FIG. 5 is a cross-sectional view of a crystallization apparatus provided with a specific stirring blade used for carrying out the present invention.

FIG. 6 is a view showing a shape of a stirring blade not used for carrying out the present invention.

FIG. 7 is a view showing a shape of a stirring blade not used for carrying out the present invention.

FIG. 8 is a view showing a shape of a stirring blade not used for carrying out the present invention.

[Explanation of symbols]

 DESCRIPTION OF SYMBOLS 1 1st member 2 2nd member 3 3rd member 4 Rotating shaft 5 Crystallization tank 6 Stirrer blade 7 Jacket 8 Baffle plate

Continuation of front page (56) References JP-A-62-71521 (JP, A) JP-A-55-109403 (JP, A) JP-A-49-15681 (JP, A) JP-B-38-23929 (JP, A) , B1) JP 48-22893 (JP, B1) British Patent 1489028 (GB, A) (58) Fields investigated (Int. Cl. ⁶ , DB name) C07K 5/075 B01D 9/02 C07K 1/14

Claims (2)

(57) [Claims] 1. A method for crystallizing L-α-aspartyl-L-phenylalanine methyl ester from a solution thereof, comprising using a crystallizer equipped with wings and baffles having the structure specified below.
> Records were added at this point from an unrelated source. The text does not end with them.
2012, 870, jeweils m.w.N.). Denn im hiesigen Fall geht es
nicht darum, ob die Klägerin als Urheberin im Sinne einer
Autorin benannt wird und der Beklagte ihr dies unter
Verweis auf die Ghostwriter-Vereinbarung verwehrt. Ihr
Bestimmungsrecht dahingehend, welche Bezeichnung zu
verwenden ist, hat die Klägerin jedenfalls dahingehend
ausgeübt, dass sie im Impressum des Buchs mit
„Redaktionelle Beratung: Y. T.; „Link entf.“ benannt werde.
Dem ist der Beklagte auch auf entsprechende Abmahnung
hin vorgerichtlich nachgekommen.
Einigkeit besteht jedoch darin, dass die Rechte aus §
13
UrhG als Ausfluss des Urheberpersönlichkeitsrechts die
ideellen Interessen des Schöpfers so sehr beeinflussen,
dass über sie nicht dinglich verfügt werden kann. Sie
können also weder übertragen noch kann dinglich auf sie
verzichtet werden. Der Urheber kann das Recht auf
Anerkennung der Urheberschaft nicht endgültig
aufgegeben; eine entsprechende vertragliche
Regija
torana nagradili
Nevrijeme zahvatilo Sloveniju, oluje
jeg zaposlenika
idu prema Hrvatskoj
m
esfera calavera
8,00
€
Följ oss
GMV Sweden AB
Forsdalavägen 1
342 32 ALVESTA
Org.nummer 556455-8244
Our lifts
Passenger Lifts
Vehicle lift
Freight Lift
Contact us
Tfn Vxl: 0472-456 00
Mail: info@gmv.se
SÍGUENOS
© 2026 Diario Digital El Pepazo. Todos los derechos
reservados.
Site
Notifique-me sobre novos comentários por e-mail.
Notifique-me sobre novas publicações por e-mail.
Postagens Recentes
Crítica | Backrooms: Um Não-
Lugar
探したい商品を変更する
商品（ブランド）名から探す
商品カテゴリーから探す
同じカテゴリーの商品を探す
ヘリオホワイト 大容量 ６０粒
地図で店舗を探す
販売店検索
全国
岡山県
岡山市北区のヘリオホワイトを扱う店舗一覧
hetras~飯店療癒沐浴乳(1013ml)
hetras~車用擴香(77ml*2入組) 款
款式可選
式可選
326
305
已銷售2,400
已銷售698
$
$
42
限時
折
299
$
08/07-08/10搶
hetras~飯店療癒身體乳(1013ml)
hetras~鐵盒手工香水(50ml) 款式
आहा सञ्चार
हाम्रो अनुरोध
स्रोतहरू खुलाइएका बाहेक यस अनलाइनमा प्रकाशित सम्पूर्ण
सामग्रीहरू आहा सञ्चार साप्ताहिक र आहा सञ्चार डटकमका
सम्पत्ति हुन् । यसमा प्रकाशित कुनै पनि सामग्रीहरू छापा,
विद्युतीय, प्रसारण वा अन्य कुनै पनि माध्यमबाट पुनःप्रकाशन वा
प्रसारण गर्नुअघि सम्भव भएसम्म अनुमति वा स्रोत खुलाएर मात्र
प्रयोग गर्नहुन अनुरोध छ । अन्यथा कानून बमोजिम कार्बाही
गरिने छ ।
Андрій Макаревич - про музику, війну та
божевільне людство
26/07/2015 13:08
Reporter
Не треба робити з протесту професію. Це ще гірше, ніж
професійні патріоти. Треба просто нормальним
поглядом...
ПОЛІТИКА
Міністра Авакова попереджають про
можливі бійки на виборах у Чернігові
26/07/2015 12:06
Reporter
Method with stirring. (A) At least one blade is fixed to the rotating shaft so that the liquid in the crystallization tank can be stirred. (B) The wing includes at least the following three members (c), (d) and (e). (C) It is substantially a flat plate, and is fixed to the rotating shaft at one lateral end of the plate, and the end facing the inner wall of the tank opposite to the fixed end extends up to an arbitrary long distance from the inner wall, Downward is the first member that keeps a fixed short distance from the tank bottom. (D) provided on the liquid surface side of the first member, extending in a direction substantially parallel to the liquid surface between the rotation shaft and the tank inner wall in a plane substantially parallel to the first member, and having one end having a rotation shaft; A second member that is substantially rod-shaped and that extends from the inner wall of the tank to another arbitrarily long distance. (E) provided on the liquid surface side with respect to the first member, always fixed to one of the first member and the second member, and substantially up and down in a plane substantially perpendicular to the liquid surface; A third member in the form of a plurality of rods or plates extending to the third member. (F) A plurality of baffle plates are arranged on the side wall surface of the crystallization tank from the lower part to the upper part along the axial direction at intervals. 2. The method of claim 1, wherein the second member and the third member are integrally formed as a single rod including a substantially arcuate curved wing. thing.